Third, to get the most out of your battery you need to use it. That means driving your vehicle frequently, at least two to three times a week for about 30 minutes each time.

Finally, getting the right battery for your vehicle is essential to get the most out of it. It's why we recommend going to an authorized service dealer like Bournival Jeep since they'll help you get the right battery in your vehicle the first time.

When Should You Test or Replace Your Vehicle's Battery?

If you're not noticing any problems with your vehicle there's no real reason to test or replace the battery. However, if you're noticing that it's taking longer for your vehicle to start up or that various electrical components aren't working the way they should then you should test the battery.

Of course, if your vehicle won't start at any point testing the battery is a great place to start too. Another time you might want to upgrade the battery in your vehicle is if you're adding a lot of after-market components that draw additional power.

As far as replacing the battery you should keep using the same battery until performance starts to drop off and you've tested the battery.

Sometimes all the battery needs is a little time on the charger and it'll start working like new and give you another year or two of solid performance. Let a professional test it for you and they'll advise you on the best course of action regarding battery replacement.
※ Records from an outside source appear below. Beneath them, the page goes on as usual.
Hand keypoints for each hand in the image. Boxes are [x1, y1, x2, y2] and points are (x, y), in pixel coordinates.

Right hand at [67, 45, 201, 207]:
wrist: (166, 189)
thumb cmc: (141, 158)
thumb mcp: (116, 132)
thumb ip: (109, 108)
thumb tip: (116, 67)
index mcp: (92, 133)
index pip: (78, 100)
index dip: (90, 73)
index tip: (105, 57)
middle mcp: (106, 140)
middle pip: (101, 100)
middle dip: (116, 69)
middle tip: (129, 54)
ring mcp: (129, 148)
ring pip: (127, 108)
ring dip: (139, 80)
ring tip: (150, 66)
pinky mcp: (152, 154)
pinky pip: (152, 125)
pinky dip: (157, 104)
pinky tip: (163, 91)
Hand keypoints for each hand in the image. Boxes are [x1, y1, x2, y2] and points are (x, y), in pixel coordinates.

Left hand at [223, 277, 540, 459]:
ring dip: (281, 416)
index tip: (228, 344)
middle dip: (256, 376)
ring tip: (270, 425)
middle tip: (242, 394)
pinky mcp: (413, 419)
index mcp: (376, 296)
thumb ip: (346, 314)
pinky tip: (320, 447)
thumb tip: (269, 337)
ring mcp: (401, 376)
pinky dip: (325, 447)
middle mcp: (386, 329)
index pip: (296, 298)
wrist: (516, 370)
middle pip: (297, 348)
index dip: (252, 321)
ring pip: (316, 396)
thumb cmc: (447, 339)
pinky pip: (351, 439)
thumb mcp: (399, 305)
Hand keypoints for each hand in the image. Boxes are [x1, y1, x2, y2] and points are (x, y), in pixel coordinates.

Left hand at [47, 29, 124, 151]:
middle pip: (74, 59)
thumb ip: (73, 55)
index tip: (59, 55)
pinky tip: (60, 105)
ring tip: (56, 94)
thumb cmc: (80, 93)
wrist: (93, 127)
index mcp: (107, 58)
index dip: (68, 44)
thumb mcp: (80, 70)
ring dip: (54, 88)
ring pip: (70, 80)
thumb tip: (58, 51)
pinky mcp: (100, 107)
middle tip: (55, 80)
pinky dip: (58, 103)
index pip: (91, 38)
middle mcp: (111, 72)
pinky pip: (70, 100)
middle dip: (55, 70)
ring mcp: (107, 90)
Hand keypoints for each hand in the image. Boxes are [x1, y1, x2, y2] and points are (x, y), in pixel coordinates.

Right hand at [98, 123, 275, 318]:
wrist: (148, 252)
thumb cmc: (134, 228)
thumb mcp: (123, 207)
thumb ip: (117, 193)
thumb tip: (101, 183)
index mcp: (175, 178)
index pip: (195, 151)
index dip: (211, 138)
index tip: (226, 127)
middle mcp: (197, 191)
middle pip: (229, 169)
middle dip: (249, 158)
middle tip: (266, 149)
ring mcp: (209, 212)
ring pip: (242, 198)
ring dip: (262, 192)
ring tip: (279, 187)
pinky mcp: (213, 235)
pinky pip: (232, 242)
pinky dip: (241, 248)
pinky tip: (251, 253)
Because weather conditions play such a large role in how long a battery will last, we can't give you an exact time frame, but regular lead-acid batteries typically last between 3 and 5 years. Meanwhile, AGM-style batteries will typically last twice as long as a lead-acid battery.

Can a Faulty Battery Damage Other Components?
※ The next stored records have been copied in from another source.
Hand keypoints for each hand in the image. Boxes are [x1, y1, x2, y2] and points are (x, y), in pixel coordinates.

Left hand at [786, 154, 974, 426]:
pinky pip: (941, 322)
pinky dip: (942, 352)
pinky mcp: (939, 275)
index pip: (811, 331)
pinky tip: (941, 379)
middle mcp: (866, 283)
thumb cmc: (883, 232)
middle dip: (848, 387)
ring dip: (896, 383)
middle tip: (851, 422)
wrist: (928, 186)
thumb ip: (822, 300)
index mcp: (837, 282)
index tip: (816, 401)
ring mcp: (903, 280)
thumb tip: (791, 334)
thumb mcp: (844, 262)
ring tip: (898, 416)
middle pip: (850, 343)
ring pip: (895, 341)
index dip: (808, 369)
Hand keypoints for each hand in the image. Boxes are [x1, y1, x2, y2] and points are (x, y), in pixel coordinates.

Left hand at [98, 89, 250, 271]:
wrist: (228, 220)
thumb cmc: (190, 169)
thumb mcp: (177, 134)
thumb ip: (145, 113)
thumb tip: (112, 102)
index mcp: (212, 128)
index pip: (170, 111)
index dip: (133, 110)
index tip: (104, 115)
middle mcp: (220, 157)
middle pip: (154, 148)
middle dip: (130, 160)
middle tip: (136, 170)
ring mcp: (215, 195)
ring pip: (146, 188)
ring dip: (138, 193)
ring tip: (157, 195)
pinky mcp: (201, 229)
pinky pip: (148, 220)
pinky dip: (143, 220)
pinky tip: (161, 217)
Yes. The exact way a faulty battery can damage other components depends on the problem with the battery, but there's no doubt that a faulty battery will at least cause other components to wear out faster than they should.
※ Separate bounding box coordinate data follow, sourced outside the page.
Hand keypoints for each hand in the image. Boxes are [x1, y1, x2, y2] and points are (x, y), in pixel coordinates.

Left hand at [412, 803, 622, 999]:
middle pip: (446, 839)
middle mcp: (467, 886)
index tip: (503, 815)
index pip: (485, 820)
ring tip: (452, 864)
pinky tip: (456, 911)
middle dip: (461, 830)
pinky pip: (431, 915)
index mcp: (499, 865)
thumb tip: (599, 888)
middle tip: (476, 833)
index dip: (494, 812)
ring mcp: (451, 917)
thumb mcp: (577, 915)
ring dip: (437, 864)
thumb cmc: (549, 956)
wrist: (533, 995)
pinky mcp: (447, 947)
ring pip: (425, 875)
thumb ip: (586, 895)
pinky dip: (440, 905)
The component most susceptible to damage is the alternator. That's because it will go into overdrive trying to keep the battery at the correct charge, even though the battery can no longer hold that charge.

That means every time you're driving the alternator is pumping voltage into the battery. However, while that's the component that's most susceptible to damage, depending on what the problem with the battery is, every electrical component in your vehicle is at risk.

The battery can short out and send an excess amount of voltage to another electrical component and damage it leading to far more damage. While this is unlikely, it's not impossible if you keep driving around on a faulty battery.

Another concern is that the battery can bulge and warp until it finally explodes. Since battery acid is an acid, this will likely damage other components in your vehicle. If you do see battery acid, don't touch it because of its corrosive nature.

Testing and Replacing Your Vehicle's Battery

Too often drivers assume that just because they can't get their vehicle started, it's because of a faulty battery. Often cheap battery testers point you in the wrong direction or a sketchy part-store salesperson will try to sell you on the quickest fix for them.

It's a job you want to get right the first time, which is why it's best to stick with an authorized service center like Bournival Jeep. Not only will they test your vehicle's battery for you, but they'll also test the entire charging and starting system to ensure that everything is in working order.

That means they won't replace the wrong part and your vehicle will start up every time you turn the key.